Project Moonshot is an activity with ambitions to, er, shoot for the moon - to develop an infrastructure for what I call A(A(A))I (usually people "solve" authentication first, then look at authorisation, and then maybe accounting.) The great thing about Moonshot is that it is built entirely on standards.
Moonshot's Sam Hartman gave a very impressive presentation on the next five years in security, covering both grids and clouds. The amount of technical data Sam is able to hold seemingly effortlessly in his head reminds me of the people who play simultaneous chess. Josh Howlett from JANET gave a very interesting presentation on the technical progress and current state of Moonshot: in particular, note how many services work almost unmodified because they use generic security services (JANET will make the presentations available online.)

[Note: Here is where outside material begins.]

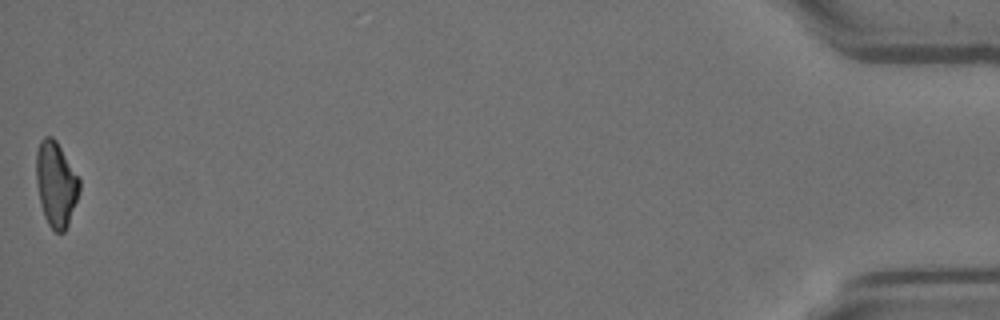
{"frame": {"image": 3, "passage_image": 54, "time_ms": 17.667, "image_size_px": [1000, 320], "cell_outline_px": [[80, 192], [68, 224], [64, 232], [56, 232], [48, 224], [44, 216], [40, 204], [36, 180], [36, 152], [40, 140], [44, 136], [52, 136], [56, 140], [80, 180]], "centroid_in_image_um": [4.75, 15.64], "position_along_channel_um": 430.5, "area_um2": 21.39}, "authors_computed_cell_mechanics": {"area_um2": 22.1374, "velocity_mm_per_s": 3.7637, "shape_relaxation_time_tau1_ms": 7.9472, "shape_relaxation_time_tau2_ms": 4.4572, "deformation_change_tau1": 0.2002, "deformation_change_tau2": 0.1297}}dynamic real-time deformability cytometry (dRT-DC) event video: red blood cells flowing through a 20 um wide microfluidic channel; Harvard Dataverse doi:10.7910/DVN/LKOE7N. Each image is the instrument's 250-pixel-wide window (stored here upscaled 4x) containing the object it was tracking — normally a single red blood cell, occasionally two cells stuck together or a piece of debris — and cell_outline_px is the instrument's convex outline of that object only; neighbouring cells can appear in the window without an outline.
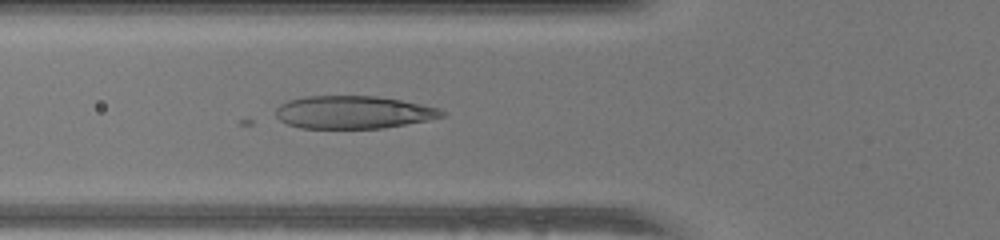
{"species": "human", "species_latin": "Homo sapiens", "temperature_condition": "warm", "stored_images_in_passage": 41, "camera_frame_rate_fps": 3000, "um_per_image_px": 0.085, "donor": {"sex": "female"}, "frame": {"image": 1, "passage_image": 9, "time_ms": 2.667, "image_size_px": [1000, 240], "cell_outline_px": [[444, 116], [428, 120], [384, 128], [300, 128], [288, 124], [280, 120], [276, 116], [276, 108], [280, 104], [288, 100], [304, 96], [376, 96], [400, 100], [420, 104], [436, 108], [444, 112]], "centroid_in_image_um": [29.99, 9.54], "position_along_channel_um": 95.8, "area_um2": 31.56}}
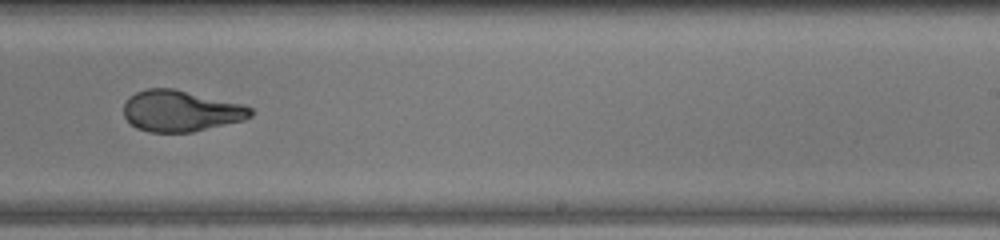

[Managers' version] Moonshot is a way for users to authenticate to resources. As with IGTF and eduRoam, trust is built from federations - if your user is in the same institute, it is easy enough to trust them; if they are in another country, you need to work your way up the hierarchy. But this is all transparent because trust relationships are established beforehand. So why something new? Shibboleth is tied closely to web resources, IGTF certificates are usually separated from home institution ids, eduRoam is currently mainly for networks. If we can make everything interoperate, you can use your home id to authenticate to everything: the grid, the network, clouds, your toaster, etc. Federated identity brings users single sign-on and single accounts for multiple services.
[Techie version] Moonshot links a RADIUS (2865) service (like eduRoam) into applications using a GSSAPI (2743) module for EAP (3748). So it's all very modular and based on existing standards, but of course much of the module and glue stuff is new. Proposed extensions to GSSAPI will bring support for delegation (5588, 5896). GSSAPI already supports (4121) Kerberos, and this has been tied into MyProxy by Daniel Kouril from CESNET. Sam has built a virtual image which can now be used to demonstrate this. Based on Debian, it should work with several different image hosting environments, such as Xen or VMware. For the NGS, we should now deploy a(nother) MyProxy server, I am thinking of using the training CA, to enable Moonshot access to the NGS.
[User's version] You will be able to access more stuff by just using your home institution password!